=== Directive ===
Leave out the pictures and copy each record below exactly.
------ Information shown ------
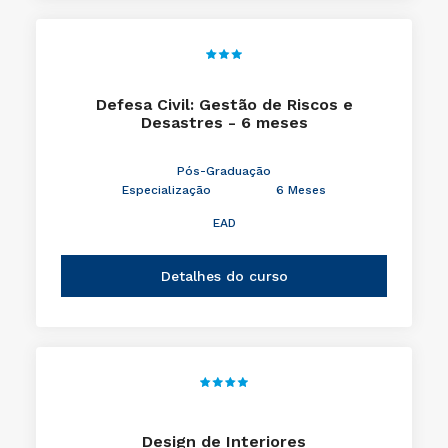
Defesa Civil: Gestão de Riscos e
Desastres - 6 meses
Pós-Graduação
Especialização
6 Meses
EAD
Detalhes do curso
Design de Interiores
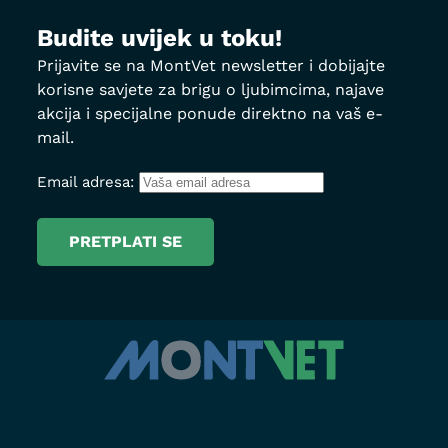
Budite uvijek u toku!
Prijavite se na MontVet newsletter i dobijajte
korisne savjete za brigu o ljubimcima, najave
akcija i specijalne ponude direktno na vaš e-
mail.
Email adresa:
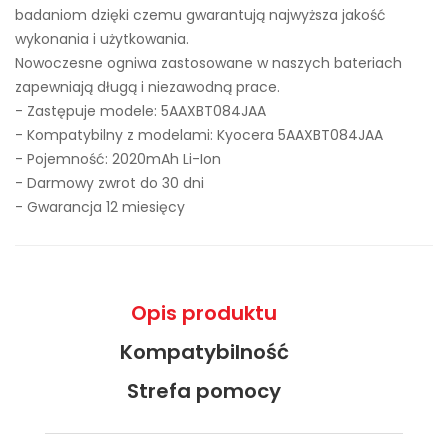
badaniom dzięki czemu gwarantują najwyższa jakość
wykonania i użytkowania.
Nowoczesne ogniwa zastosowane w naszych bateriach
zapewniają długą i niezawodną prace.
- Zastępuje modele:
5AAXBT084JAA
- Kompatybilny z modelami: Kyocera 5AAXBT084JAA
- Pojemność: 2020mAh Li-Ion
- Darmowy zwrot do 30 dni
- Gwarancja 12 miesięcy
Opis produktu
Kompatybilność
Strefa pomocy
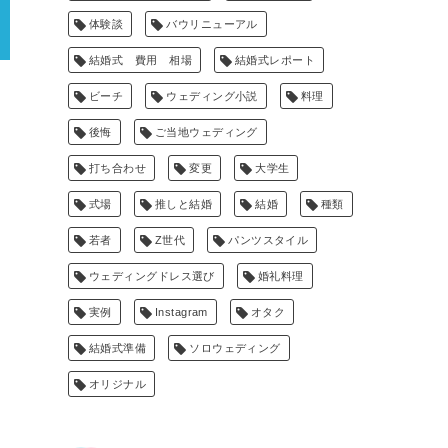
体験談
バウリニューアル
結婚式 費用 相場
結婚式レポート
ビーチ
ウェディング小説
料理
後悔
ご当地ウェディング
打ち合わせ
変更
大学生
式場
推しと結婚
結婚
種類
若者
Z世代
パンツスタイル
ウェディングドレス選び
婚礼料理
実例
Instagram
オタク
結婚式準備
ソロウェディング
オリジナル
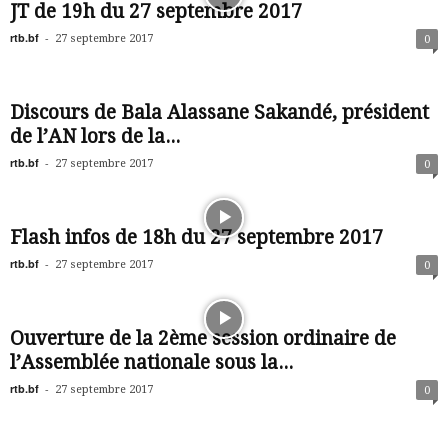
JT de 19h du 27 septembre 2017
rtb.bf
-
27 septembre 2017
0
Discours de Bala Alassane Sakandé, président
de l’AN lors de la...
rtb.bf
-
27 septembre 2017
0
Flash infos de 18h du 27 septembre 2017
rtb.bf
-
27 septembre 2017
0
Ouverture de la 2ème session ordinaire de
l’Assemblée nationale sous la...
rtb.bf
-
27 septembre 2017
0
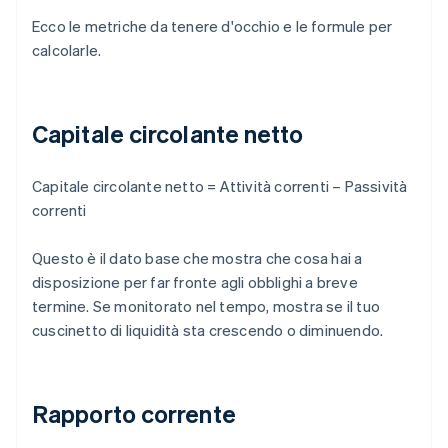
Ecco le metriche da tenere d'occhio e le formule per
calcolarle.
Capitale circolante netto
Capitale circolante netto = Attività correnti – Passività
correnti
Questo è il dato base che mostra che cosa hai a
disposizione per far fronte agli obblighi a breve
termine. Se monitorato nel tempo, mostra se il tuo
cuscinetto di liquidità sta crescendo o diminuendo.
Rapporto corrente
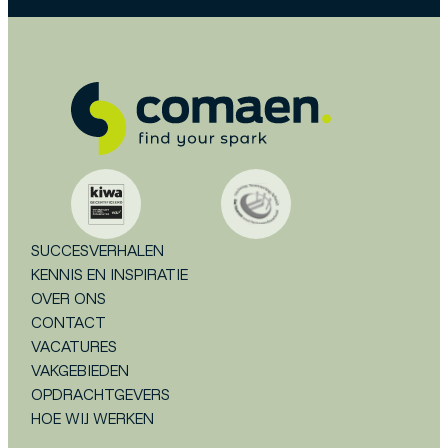
SUCCESVERHALEN
KENNIS EN INSPIRATIE
OVER ONS
CONTACT
VACATURES
VAKGEBIEDEN
OPDRACHTGEVERS
HOE WIJ WERKEN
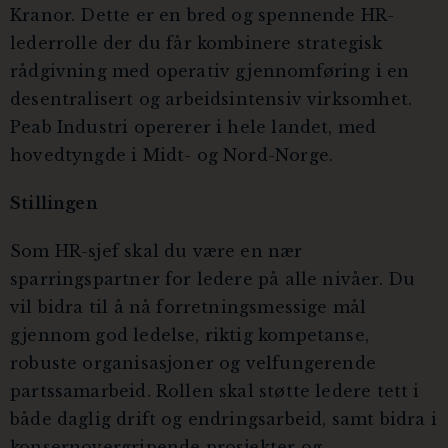
Kranor. Dette er en bred og spennende HR-
lederrolle der du får kombinere strategisk
rådgivning med operativ gjennomføring i en
desentralisert og arbeidsintensiv virksomhet.
Peab Industri opererer i hele landet, med
hovedtyngde i Midt- og Nord-Norge.
Stillingen
Som HR-sjef skal du være en nær
sparringspartner for ledere på alle nivåer. Du
vil bidra til å nå forretningsmessige mål
gjennom god ledelse, riktig kompetanse,
robuste organisasjoner og velfungerende
partssamarbeid. Rollen skal støtte ledere tett i
både daglig drift og endringsarbeid, samt bidra i
konsernovergripende prosjekter og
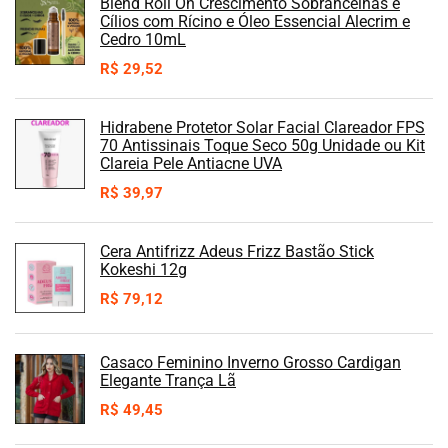
Blend Roll On Crescimento Sobrancelhas e
Cílios com Rícino e Óleo Essencial Alecrim e
Cedro 10mL
R$
29,52
Hidrabene Protetor Solar Facial Clareador FPS
70 Antissinais Toque Seco 50g Unidade ou Kit
Clareia Pele Antiacne UVA
R$
39,97
Cera Antifrizz Adeus Frizz Bastão Stick
Kokeshi 12g
R$
79,12
Casaco Feminino Inverno Grosso Cardigan
Elegante Trança Lã
R$
49,45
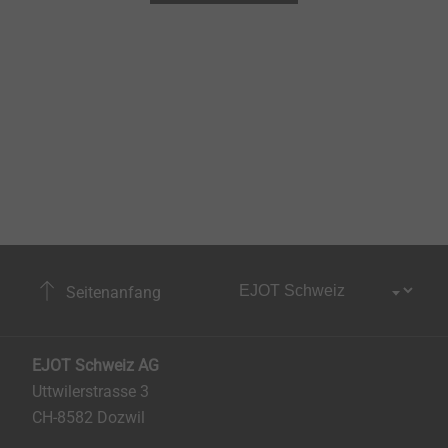
Seitenanfang
EJOT Schweiz AG
Uttwilerstrasse 3
CH-8582 Dozwil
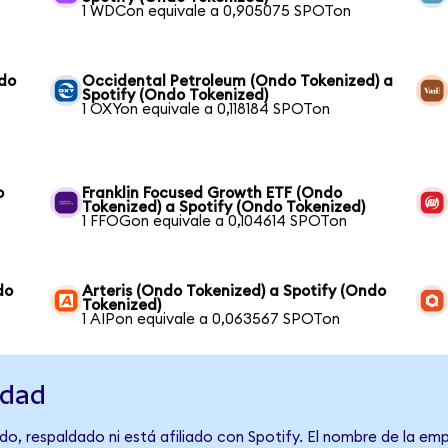
1 WDCon equivale a 0,905075 SPOTon
ndo
Occidental Petroleum (Ondo Tokenized) a
Spotify (Ondo Tokenized)
1 OXYon equivale a 0,118184 SPOTon
o
Franklin Focused Growth ETF (Ondo
Tokenized) a Spotify (Ondo Tokenized)
1 FFOGon equivale a 0,104614 SPOTon
do
Arteris (Ondo Tokenized) a Spotify (Ondo
Tokenized)
1 AIPon equivale a 0,063567 SPOTon
idad
o, respaldado ni está afiliado con Spotify. El nombre de la emp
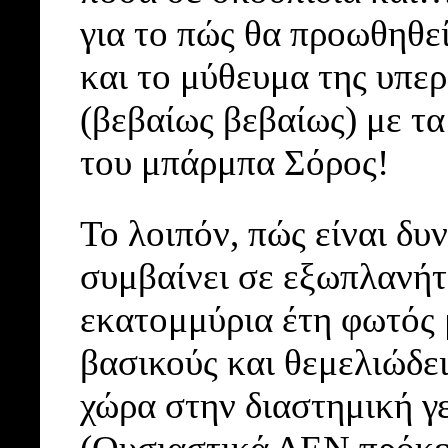
για το πώς θα προωθηθε
και το μύθευμα της υπε
(βεβαίως βεβαίως) με τ
του μπάρμπα Σόρος!
Το λοιπόν, πώς είναι δυ
συμβαίνει σε εξωπλανήτε
εκατομμύρια έτη φωτός 
βασικούς και θεμελιώδε
χώρα στην διαστημική γε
------
=== Output for this exercise ===
Defesa Civil: Gestão de Riscos e
Desastres - 6 meses
Pós-Graduação
Especialização
6 Meses
EAD
Detalhes do curso
Design de Interiores
Budite uvijek u toku!
Prijavite se na MontVet newsletter i dobijajte
korisne savjete za brigu o ljubimcima, najave
akcija i specijalne ponude direktno na vaš e-
mail.
Email adresa:
badaniom dzięki czemu gwarantują najwyższa jakość
wykonania i użytkowania.
Nowoczesne ogniwa zastosowane w naszych bateriach
zapewniają długą i niezawodną prace.
- Zastępuje modele:
5AAXBT084JAA
- Kompatybilny z modelami: Kyocera 5AAXBT084JAA
- Pojemność: 2020mAh Li-Ion
- Darmowy zwrot do 30 dni
- Gwarancja 12 miesięcy
Opis produktu
Kompatybilność
Strefa pomocy
体験談
バウリニューアル
結婚式 費用 相場
結婚式レポート
ビーチ
ウェディング小説
料理
後悔
ご当地ウェディング
打ち合わせ
変更
大学生
式場
推しと結婚
結婚
種類
若者
Z世代
パンツスタイル
ウェディングドレス選び
婚礼料理
実例
Instagram
オタク
結婚式準備
ソロウェディング
オリジナル
JT de 19h du 27 septembre 2017
rtb.bf
-
27 septembre 2017
0
Discours de Bala Alassane Sakandé, président
de l’AN lors de la...
rtb.bf
-
27 septembre 2017
0
Flash infos de 18h du 27 septembre 2017
rtb.bf
-
27 septembre 2017
0
Ouverture de la 2ème session ordinaire de
l’Assemblée nationale sous la...
rtb.bf
-
27 septembre 2017
0
Ecco le metriche da tenere d'occhio e le formule per
calcolarle.
Capitale circolante netto
Capitale circolante netto = Attività correnti – Passività
correnti
Questo è il dato base che mostra che cosa hai a
disposizione per far fronte agli obblighi a breve
termine. Se monitorato nel tempo, mostra se il tuo
cuscinetto di liquidità sta crescendo o diminuendo.
Rapporto corrente
SUCCESVERHALEN
KENNIS EN INSPIRATIE
OVER ONS
CONTACT
VACATURES
VAKGEBIEDEN
OPDRACHTGEVERS
HOE WIJ WERKEN
Kranor. Dette er en bred og spennende HR-
lederrolle der du får kombinere strategisk
rådgivning med operativ gjennomføring i en
desentralisert og arbeidsintensiv virksomhet.
Peab Industri opererer i hele landet, med
hovedtyngde i Midt- og Nord-Norge.
Stillingen
Som HR-sjef skal du være en nær
sparringspartner for ledere på alle nivåer. Du
vil bidra til å nå forretningsmessige mål
gjennom god ledelse, riktig kompetanse,
robuste organisasjoner og velfungerende
partssamarbeid. Rollen skal støtte ledere tett i
både daglig drift og endringsarbeid, samt bidra i
konsernovergripende prosjekter og
Blend Roll On Crescimento Sobrancelhas e
Cílios com Rícino e Óleo Essencial Alecrim e
Cedro 10mL
R$
29,52
Hidrabene Protetor Solar Facial Clareador FPS
70 Antissinais Toque Seco 50g Unidade ou Kit
Clareia Pele Antiacne UVA
R$
39,97
Cera Antifrizz Adeus Frizz Bastão Stick
Kokeshi 12g
R$
79,12
Casaco Feminino Inverno Grosso Cardigan
Elegante Trança Lã
R$
49,45
Seitenanfang
EJOT Schweiz AG
Uttwilerstrasse 3
CH-8582 Dozwil
1 WDCon equivale a 0,905075 SPOTon
ndo
Occidental Petroleum (Ondo Tokenized) a
Spotify (Ondo Tokenized)
1 OXYon equivale a 0,118184 SPOTon
o
Franklin Focused Growth ETF (Ondo
Tokenized) a Spotify (Ondo Tokenized)
1 FFOGon equivale a 0,104614 SPOTon
do
Arteris (Ondo Tokenized) a Spotify (Ondo
Tokenized)
1 AIPon equivale a 0,063567 SPOTon
idad
o, respaldado ni está afiliado con Spotify. El nombre de la emp
για το πώς θα προωθηθε
και το μύθευμα της υπε
(βεβαίως βεβαίως) με τ
του μπάρμπα Σόρος!
Το λοιπόν, πώς είναι δυ
συμβαίνει σε εξωπλανήτε
εκατομμύρια έτη φωτός 
βασικούς και θεμελιώδε
χώρα στην διαστημική γε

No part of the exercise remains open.